Membaca Dunia dari Fakultas Ilmu Budaya

 Saat pertama kali saya memasuki gedung Fakultas Ilmu Budaya, saya mengalami sedikit culture shock, saat ospek fakultas lebih tepatnya, disitu saya merasakan atmosfer yang ada di Fakultas Ilmu Budaya berbeda dengan fakultas-fakultas lain yang ada di Universitas Brawijaya. Saya merasakan kebebasan, kebahagiaan, dan penuh warna di dalamnya. 

Fakultas Ilmu Budaya terasa seperti rumah bagi orang-orang yang suka memikirkan hal-hal yang kadang dianggap “nggak penting” oleh dunia yang terlalu sibuk mengejar teknologi. Di sini, hal-hal kecil seperti bahasa, tradisi, atau cara orang tertawa di suatu daerah bisa menjadi bahan diskusi serius. Dan buat saya, itu justru yang membuat FIB unik. Di tempat ini, kita belajar bahwa budaya bukan sekadar masa lalu, tetapi sesuatu yang hidup, berubah, dan mempengaruhi cara kita memandang diri sendiri.

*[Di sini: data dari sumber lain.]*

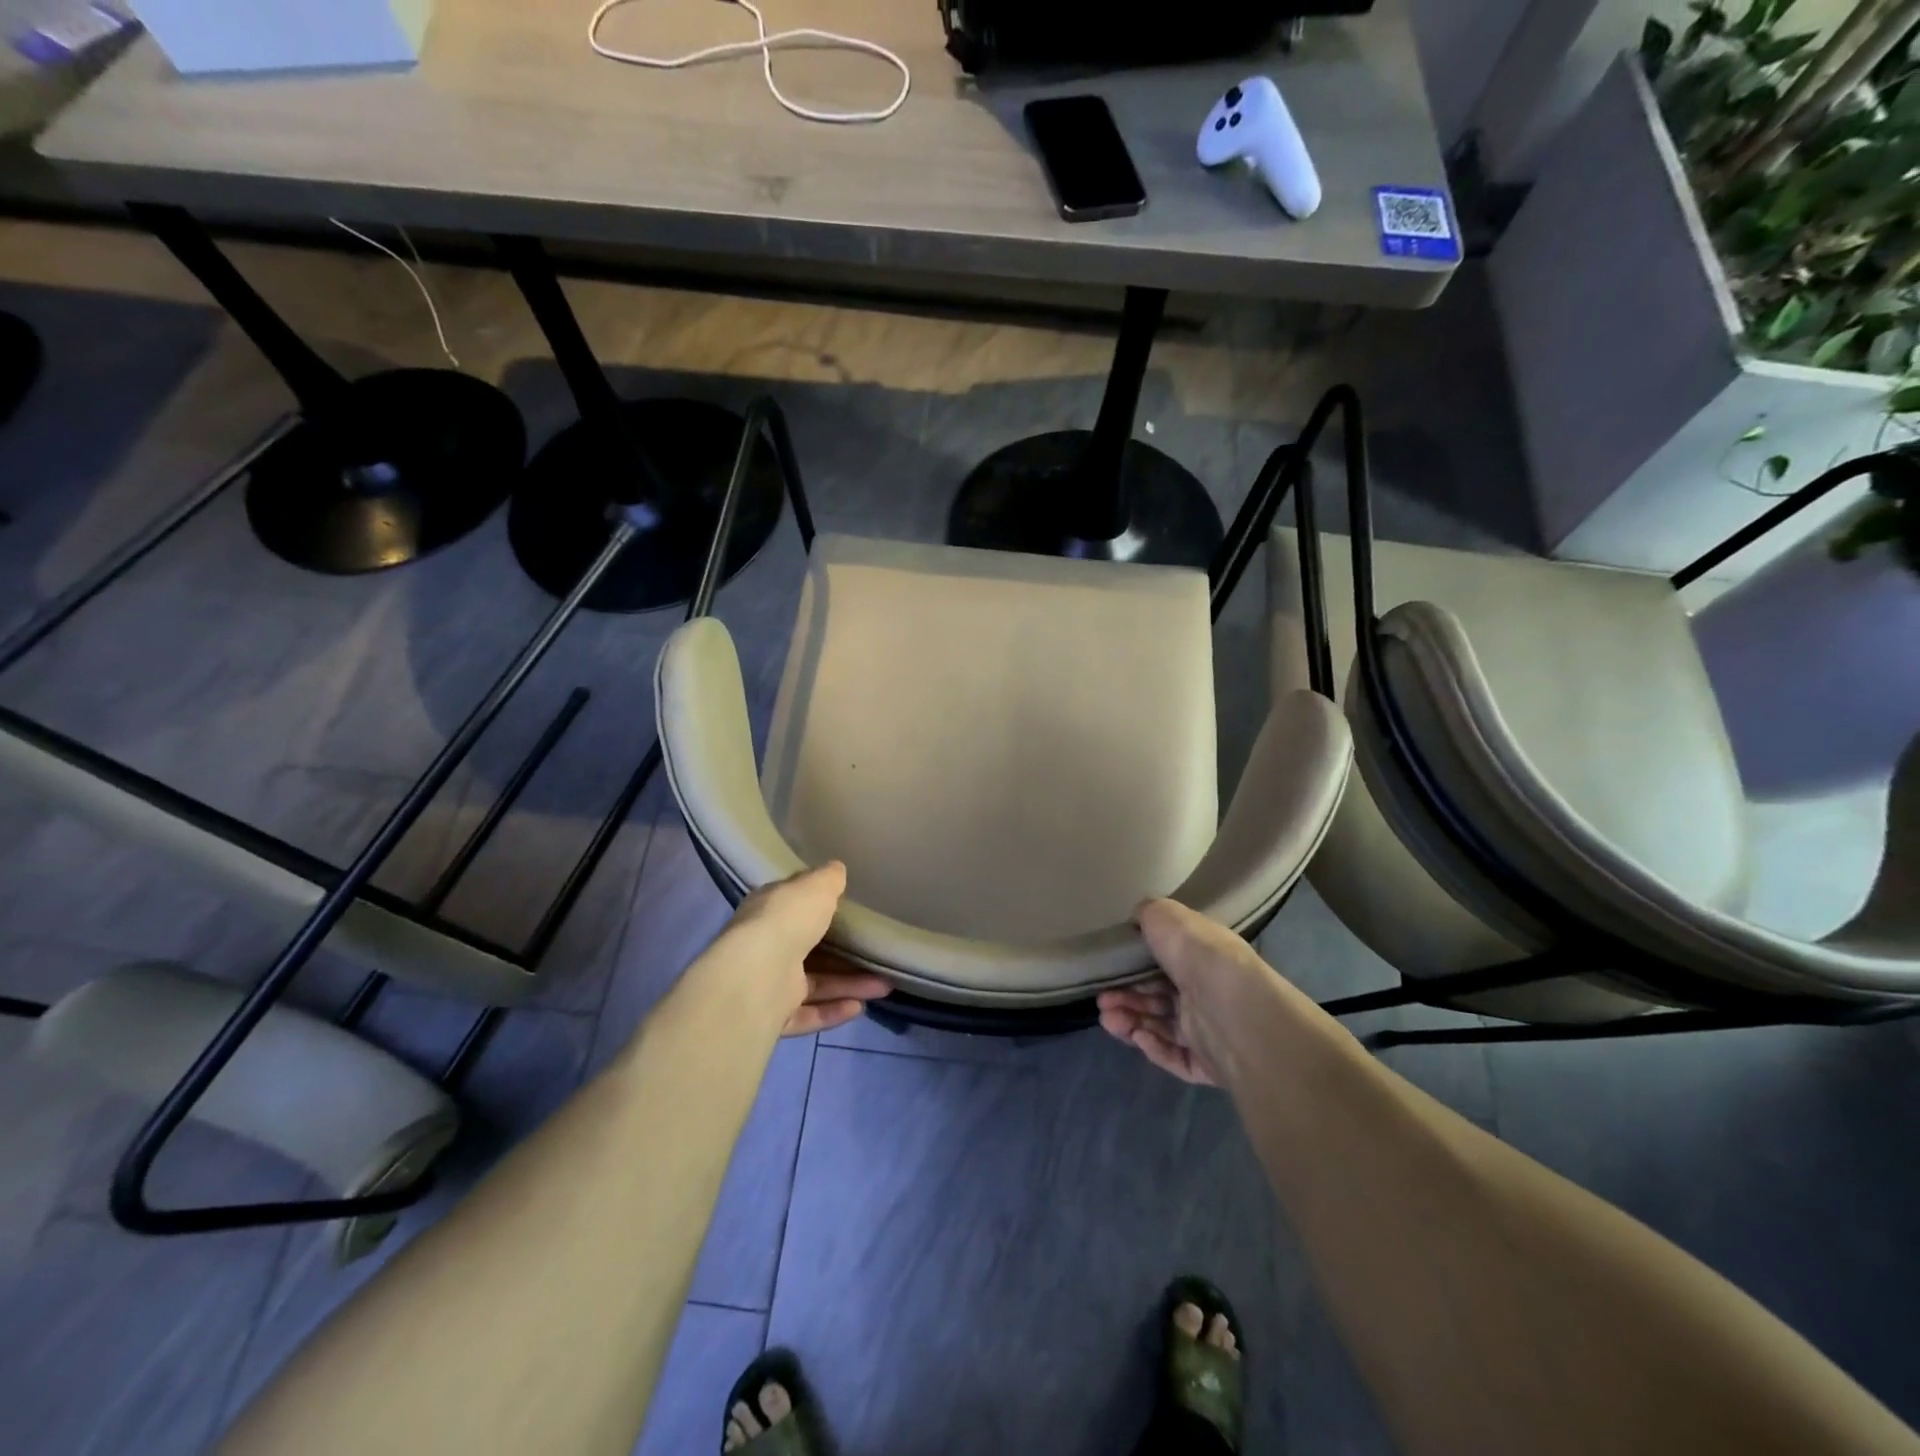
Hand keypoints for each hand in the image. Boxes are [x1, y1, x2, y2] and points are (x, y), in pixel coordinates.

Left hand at [720, 862, 890, 1036]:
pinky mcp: (773, 1017)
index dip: (819, 909)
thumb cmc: (787, 920)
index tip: (849, 911)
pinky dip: (832, 1011)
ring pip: (815, 985)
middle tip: (878, 957)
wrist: (758, 974)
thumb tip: (837, 868)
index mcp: (768, 912)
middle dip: (847, 956)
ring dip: (849, 985)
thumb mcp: (814, 887)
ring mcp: (768, 984)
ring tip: (884, 986)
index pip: (794, 908)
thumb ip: (828, 879)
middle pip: (811, 951)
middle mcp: (765, 947)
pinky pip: (807, 1014)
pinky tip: (859, 1007)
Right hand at [1098, 898, 1270, 1084]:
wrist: (1232, 1008)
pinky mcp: (1209, 1063)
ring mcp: (1210, 1030)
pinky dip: (1154, 1048)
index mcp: (1201, 956)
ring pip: (1163, 1027)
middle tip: (1102, 1001)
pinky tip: (1138, 1037)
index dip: (1134, 967)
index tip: (1109, 970)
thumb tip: (1139, 919)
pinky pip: (1176, 1057)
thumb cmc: (1196, 955)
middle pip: (1158, 997)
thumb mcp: (1164, 915)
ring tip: (1108, 1020)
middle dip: (1126, 998)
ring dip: (1131, 1022)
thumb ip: (1147, 914)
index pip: (1165, 962)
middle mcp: (1207, 991)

Yang menarik dari FIB adalah keberagaman manusia di dalamnya. Saya masih ingat betul pertama kali masuk kelas dan bertemu orang-orang dengan minat yang unik dan kadang tidak terduga. Ada teman yang bisa mengutip puisi dari penyair tahun 70-an tanpa salah titik koma. Ada juga yang hobinya menonton film sampai jam dua pagi untuk dianalisis besoknya. Semuanya punya caranya sendiri untuk membaca dunia, dan keberagaman itu membuat saya sadar bahwa budaya adalah ruang yang sangat luas untuk dieksplorasi.

Foto saat ospek fakultas

Belajar di FIB membuat saya lebih peka terhadap hal-hal yang dulu saya anggap sepele. Contohnya, cara orang menyapa, pilihan kata yang mereka pakai, makanan tradisional yang katanya sederhana padahal punya sejarah panjang, atau motif batik yang tak sekadar indah tetapi menyimpan narasi rumit tentang identitas dan kekuasaan. Makin lama saya belajar, makin saya sadar bahwa budaya tidak pernah benar-benar diam. Ia selalu bergerak, berubah, dan beradaptasi. Dan tugas kita di FIB bukan hanya mencatat perubahan itu, tetapi memahaminya, kadang bahkan merasakannya sendiri.

Namun, tentu saja belajar di FIB bukan perjalanan tanpa tantangan. Ada hari-hari ketika saya mendengar orang bertanya, “Lulus nanti kerja apa?” Atau komentar seperti, “Belajar budaya itu penting, tapi… apa bisa hidup dari itu?” Di momen seperti itu, saya sering tertawa kecil saja. Karena orang yang belum masuk ke dunia ini mungkin tidak akan paham bahwa kemampuan memahami manusia, membaca realitas sosial, dan merangkai makna dari hal-hal kecil itu adalah kemampuan yang sangat jarang dimiliki. Dunia memang maju dengan teknologi, tetapi tetap dijalankan oleh manusia. Dan selama manusia masih punya cerita, selalu ada ruang untuk orang-orang budaya.